Но тут, ко всеобщему удивлению, вдруг заговорил Вася Краюшкин.

И хотя заговорил он о страшном и тяжелом, друзья были рады, что Вася сам решился наконец рассказать про свою жизнь в плену. Тем более, что говорил он внешне спокойно, даже с легкой усмешкой в голосе, словно вспоминал какие-то давнишние приключения.

— …Еще в темноте, за час до зари, мы получали по сто граммов хлеба — ежедневный рацион. На обед давали нам какую-то бурду с крошечным кусочком конины. Трудно приходилось, люди пухли от голода, каждый день кто-нибудь умирал. Что поделаешь? Сто граммов… Когда дело доходит до хлеба, фашиста не обсчитаешь ни на грамм… Хлебцы были завернуты в целлофан, чтобы воздух не проникал. Как наши лучшие колбасы и пирожные довоенного времени. Говорили, что Гитлер запаковал этот хлеб еще в тридцать третьем, сразу как пришел к власти.
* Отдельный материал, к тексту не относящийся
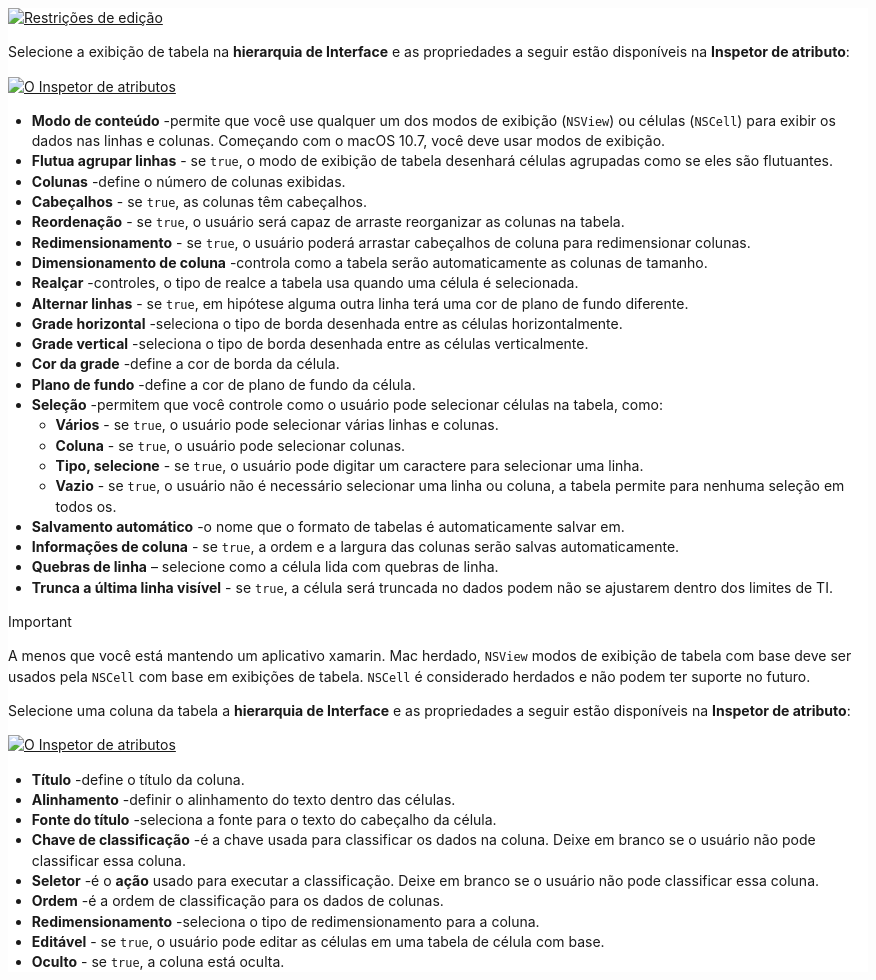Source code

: [![](table-view-images/edit04.png "Restrições de edição")](table-view-images/edit04.png#lightbox)

Selecione a exibição de tabela na **hierarquia de Interface** e as propriedades a seguir estão disponíveis na **Inspetor de atributo**:

[![](table-view-images/edit05.png "O Inspetor de atributos")](table-view-images/edit05.png#lightbox)

- **Modo de conteúdo** -permite que você use qualquer um dos modos de exibição (`NSView`) ou células (`NSCell`) para exibir os dados nas linhas e colunas. Começando com o macOS 10.7, você deve usar modos de exibição.
- **Flutua agrupar linhas** - se `true`, o modo de exibição de tabela desenhará células agrupadas como se eles são flutuantes.
- **Colunas** -define o número de colunas exibidas.
- **Cabeçalhos** - se `true`, as colunas têm cabeçalhos.
- **Reordenação** - se `true`, o usuário será capaz de arraste reorganizar as colunas na tabela.
- **Redimensionamento** - se `true`, o usuário poderá arrastar cabeçalhos de coluna para redimensionar colunas.
- **Dimensionamento de coluna** -controla como a tabela serão automaticamente as colunas de tamanho.
- **Realçar** -controles, o tipo de realce a tabela usa quando uma célula é selecionada.
- **Alternar linhas** - se `true`, em hipótese alguma outra linha terá uma cor de plano de fundo diferente.
- **Grade horizontal** -seleciona o tipo de borda desenhada entre as células horizontalmente.
- **Grade vertical** -seleciona o tipo de borda desenhada entre as células verticalmente.
- **Cor da grade** -define a cor de borda da célula.
- **Plano de fundo** -define a cor de plano de fundo da célula.
- **Seleção** -permitem que você controle como o usuário pode selecionar células na tabela, como:
    - **Vários** - se `true`, o usuário pode selecionar várias linhas e colunas.
    - **Coluna** - se `true`, o usuário pode selecionar colunas.
    - **Tipo, selecione** - se `true`, o usuário pode digitar um caractere para selecionar uma linha.
    - **Vazio** - se `true`, o usuário não é necessário selecionar uma linha ou coluna, a tabela permite para nenhuma seleção em todos os.
- **Salvamento automático** -o nome que o formato de tabelas é automaticamente salvar em.
- **Informações de coluna** - se `true`, a ordem e a largura das colunas serão salvas automaticamente.
- **Quebras de linha** – selecione como a célula lida com quebras de linha.
- **Trunca a última linha visível** - se `true`, a célula será truncada no dados podem não se ajustarem dentro dos limites de TI.

> [!IMPORTANT]
> A menos que você está mantendo um aplicativo xamarin. Mac herdado, `NSView` modos de exibição de tabela com base deve ser usados pela `NSCell` com base em exibições de tabela. `NSCell` é considerado herdados e não podem ter suporte no futuro.

Selecione uma coluna da tabela a **hierarquia de Interface** e as propriedades a seguir estão disponíveis na **Inspetor de atributo**:

[![](table-view-images/edit06.png "O Inspetor de atributos")](table-view-images/edit06.png#lightbox)

- **Título** -define o título da coluna.
- **Alinhamento** -definir o alinhamento do texto dentro das células.
- **Fonte do título** -seleciona a fonte para o texto do cabeçalho da célula.
- **Chave de classificação** -é a chave usada para classificar os dados na coluna. Deixe em branco se o usuário não pode classificar essa coluna.
- **Seletor** -é o **ação** usado para executar a classificação. Deixe em branco se o usuário não pode classificar essa coluna.
- **Ordem** -é a ordem de classificação para os dados de colunas.
- **Redimensionamento** -seleciona o tipo de redimensionamento para a coluna.
- **Editável** - se `true`, o usuário pode editar as células em uma tabela de célula com base.
- **Oculto** - se `true`, a coluna está oculta.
Вася немного помолчал, словно сам удивился тому, о чем собирался рассказать.

— Не проходило ночи, чтобы не умерло двое — трое — и не только от болезни или избиения. Нет, чаще всего погибали от голода.

Да… Так вот, значит: на дворе непроглядная тьма, а порции хлеба заготовлены заранее. Их точь-в-точь столько, сколько живых заключенных в лагере. Ни больше, ни меньше. В хлебном рационе охрана никогда не ошибалась… А вот что касается конины…

Краюшкин подмигнул, словно вспомнил что-то очень смешное.

— У меня дела пошли по-другому, — продолжал он с оттенком гордости. — Голодал я, голодал, пока не напала на меня какая-то сонливость. Я был все время словно в забытьи, как медведь в берлоге. Я мог лишиться и этого ломтика хлеба. Мне все было нипочем… Но как-то в сумерках, в такой же час, как теперь, когда я лежал в забытьи, приполз в нашу яму один русский, знакомый по лагерю, пленный, как и я, и начал трясти меня за плечи.

"Ты еще жив? Вставай-ка, браток! — приказал он мне. — Ступай за мной, держись на несколько шагов позади и смотри в оба!"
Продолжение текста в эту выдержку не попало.